When I was a corporate executive working in Asia, phone calls always interrupted business meetings several times. My customers and partners never let the call go to voicemail so they could take care of it later.
Because of this dynamic, the AI-powered telemarketers have increased sales as much as 140% for their firms.
And get this – consumers usually don’t realize they are talking to an AI. In fact, the AIs can speak many different Chinese dialects. That’s how good the tech has gotten.
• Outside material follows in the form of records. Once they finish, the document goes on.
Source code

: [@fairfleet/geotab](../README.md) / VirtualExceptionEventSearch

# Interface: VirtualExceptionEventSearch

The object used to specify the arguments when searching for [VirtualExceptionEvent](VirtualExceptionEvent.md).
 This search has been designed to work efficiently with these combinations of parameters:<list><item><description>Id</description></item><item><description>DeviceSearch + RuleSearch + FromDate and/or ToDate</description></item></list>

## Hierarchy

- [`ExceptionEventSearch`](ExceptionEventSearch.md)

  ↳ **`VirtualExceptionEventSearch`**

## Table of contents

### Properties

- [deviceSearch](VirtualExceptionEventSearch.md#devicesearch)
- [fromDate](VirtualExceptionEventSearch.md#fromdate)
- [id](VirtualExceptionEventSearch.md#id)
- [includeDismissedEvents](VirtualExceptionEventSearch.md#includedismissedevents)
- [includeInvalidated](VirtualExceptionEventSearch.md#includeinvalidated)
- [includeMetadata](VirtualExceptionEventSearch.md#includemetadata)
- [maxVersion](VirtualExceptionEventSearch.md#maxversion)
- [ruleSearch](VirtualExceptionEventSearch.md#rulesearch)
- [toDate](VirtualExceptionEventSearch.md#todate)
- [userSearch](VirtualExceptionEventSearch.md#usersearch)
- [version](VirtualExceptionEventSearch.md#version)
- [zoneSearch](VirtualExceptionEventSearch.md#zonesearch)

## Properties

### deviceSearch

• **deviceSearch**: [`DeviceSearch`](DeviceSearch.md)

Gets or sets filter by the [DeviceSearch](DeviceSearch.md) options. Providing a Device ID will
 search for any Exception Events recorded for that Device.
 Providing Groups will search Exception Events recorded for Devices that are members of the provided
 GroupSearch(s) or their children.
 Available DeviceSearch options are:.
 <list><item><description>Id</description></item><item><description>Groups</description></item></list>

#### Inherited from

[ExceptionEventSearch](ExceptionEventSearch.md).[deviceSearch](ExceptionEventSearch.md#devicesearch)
From here, it’s easy to envision this technology being paired with the behavioral data collection practices of companies like Facebook and Google.
For example, I recently went online to research an interesting new home rowing machine called Hydrow.
Within 24 hours, I was getting ads for the same system on my Instagram feed. Once AI-powered telesales spread, a phone call would likely follow those ads: “Hello, Mr. Brown. I am calling to see if I can answer any questions you may have about our product.”
It makes perfect sense.
So this is yet another example of how AI is powering the business process automation trend. And while it is likely that this kind of obtrusive telemarking will be restricted in most countries, this same technology will be applied to AI-powered customer support, technical support, and even sales.
When we can receive the precise information that we need in a way that we can understand it, it no longer feels like a sales process and it vastly improves the overall customer experience.
Given how much progress has been made on natural language processing this year, I believe we’re in for a very exciting 2021 from both a consumer and investor perspective.